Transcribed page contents
▬▬▬▬▬▬

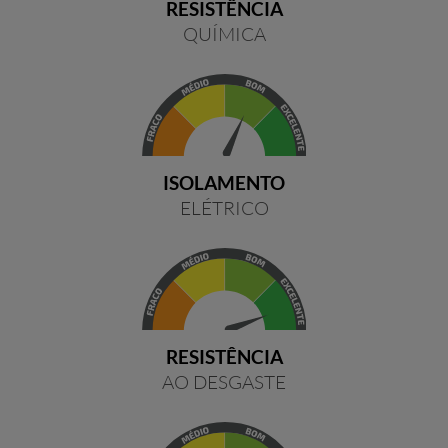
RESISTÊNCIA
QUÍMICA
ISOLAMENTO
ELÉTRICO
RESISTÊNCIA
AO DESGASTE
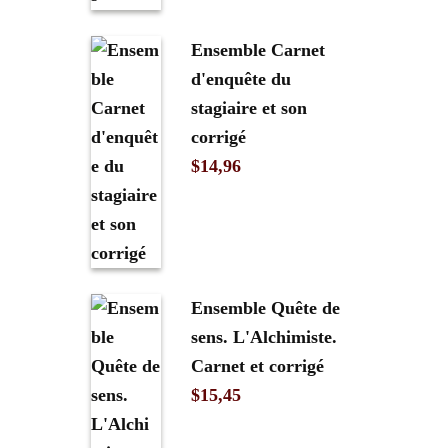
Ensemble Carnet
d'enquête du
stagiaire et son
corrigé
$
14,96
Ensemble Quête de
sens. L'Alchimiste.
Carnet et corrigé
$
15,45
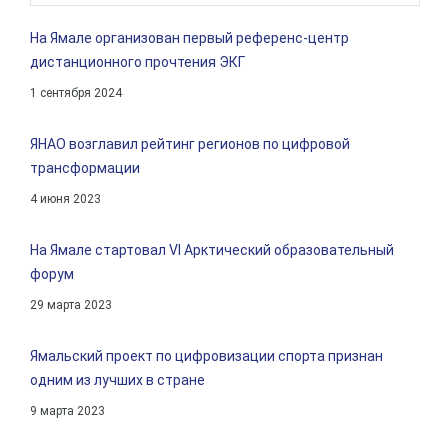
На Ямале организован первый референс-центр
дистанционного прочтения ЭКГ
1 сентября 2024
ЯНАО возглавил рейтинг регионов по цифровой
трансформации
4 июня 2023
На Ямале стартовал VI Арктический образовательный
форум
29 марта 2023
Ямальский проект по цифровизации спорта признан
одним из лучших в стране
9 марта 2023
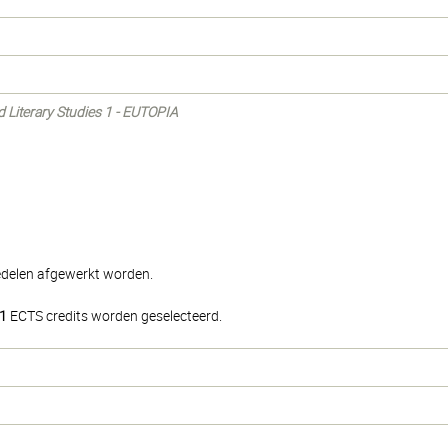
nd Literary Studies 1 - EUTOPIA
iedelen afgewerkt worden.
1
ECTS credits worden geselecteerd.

▬▬▬▬▬▬

[Exercise]: Copy only this, please: the line with "sens. L'Alchimiste." and every line after it through the end of the data, with no pictures.

[Finished task]:
sens. L'Alchimiste.
Carnet et corrigé
$
15,45
На Ямале организован первый референс-центр
дистанционного прочтения ЭКГ
1 сентября 2024
ЯНАО возглавил рейтинг регионов по цифровой
трансформации
4 июня 2023
На Ямале стартовал VI Арктический образовательный
форум
29 марта 2023
Ямальский проект по цифровизации спорта признан
одним из лучших в стране
9 марта 2023
nd Literary Studies 1 - EUTOPIA
iedelen afgewerkt worden.
1
ECTS credits worden geselecteerd.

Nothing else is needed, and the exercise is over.